Stone-Built Cottage roof in Burnley
Stone-Built Cottage · Burnley

Stone-Built Cottage Roofing in Burnley

Pre-Victorian rural cottage — random-rubble walls, oversized stone slates, conservation framework.

Stone-Built Cottage roofs in Burnley

Pre-1850 stone-built cottage or smallholding common in the Ribble Valley, Pendle fringe and rural Burnley villages like Worsthorne. Often listed, almost always in a conservation area. Roof is original or matched stone slate / oversized Welsh slate.

Typical roof construction: Stone slate or heavy Welsh slate on hand-pegged battens; lime-bedded ridge; lead saddles and valleys.

Burnley context: Predominantly Victorian and Edwardian stone-built terraces with natural slate roofs, plus 1930s semis through to modern estates around Rose Hill and Brunshaw. Many original slate roofs are now reaching the end of their life. Sits in the Calder Valley — driving rain off the Pennines and strong westerly wind exposure, especially on properties above 150m elevation.
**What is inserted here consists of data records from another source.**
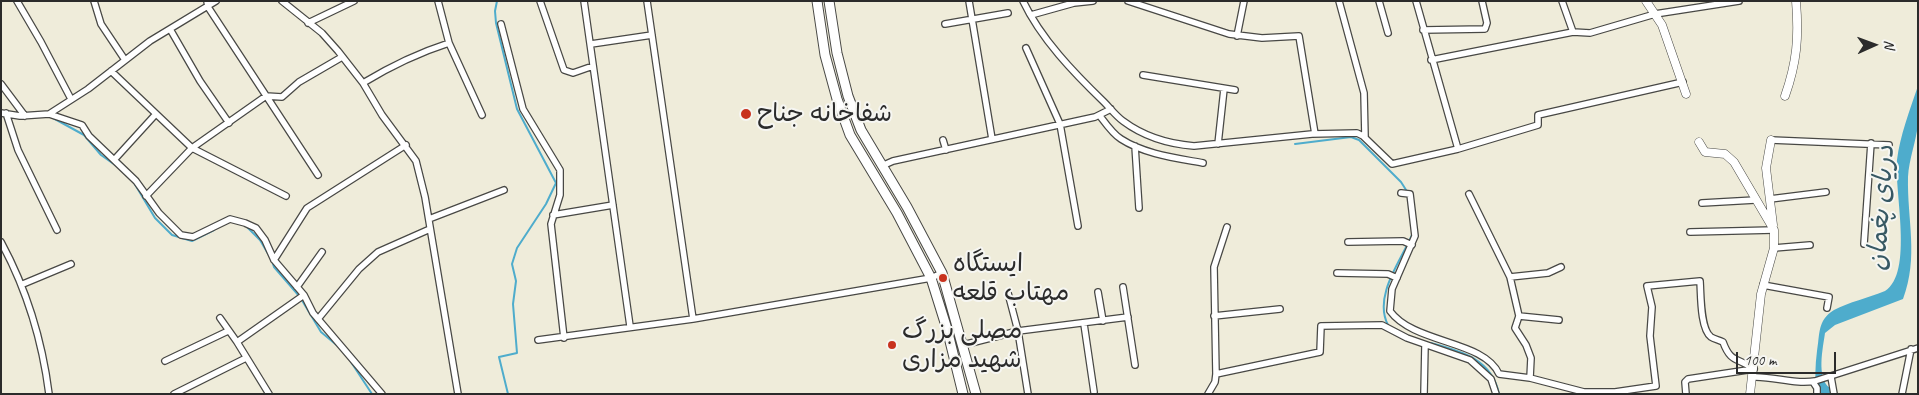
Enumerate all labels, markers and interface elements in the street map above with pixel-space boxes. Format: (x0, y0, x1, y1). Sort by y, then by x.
north arrow (1849, 20, 1899, 70)
text: N (1881, 40, 1898, 49)
place label: شفاخانه جناح (757, 99, 892, 129)
marker: شفاخانه جناح (739, 107, 753, 121)
water label: دریای پغمان (1862, 144, 1902, 272)
place label: ایستگاه مهتاب قلعه (953, 249, 1069, 308)
marker: ایستگاه مهتاب قلعه (937, 272, 949, 284)
place label: مصلی بزرگ شهید مزاری (902, 316, 1022, 375)
marker: مصلی بزرگ شهید مزاری (886, 339, 898, 351)
scale bar (1739, 342, 1839, 374)
text: 100 m (1744, 351, 1776, 370)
What fails on a Stone-Built Cottage in Burnley

  • Listed-building consent required for almost any material change — the planning process is half the job
  • Wooden pegs failing after 150+ years where stone slates aren't nailed
  • Lime-mortar ridge bedding washing out and needing renewal with matched lime
  • Original lead valleys at end-of-life but constrained by like-for-like replacement only

Typical job

Sympathetic strip-and-recover keeping all reusable stone, supplemented with matched reclaim, lime-bedded ridge, code 5 lead.

Budget guide

Highly variable due to listed-building works — typical re-roof £14,000–£28,000+ including specialist labour and reclaim.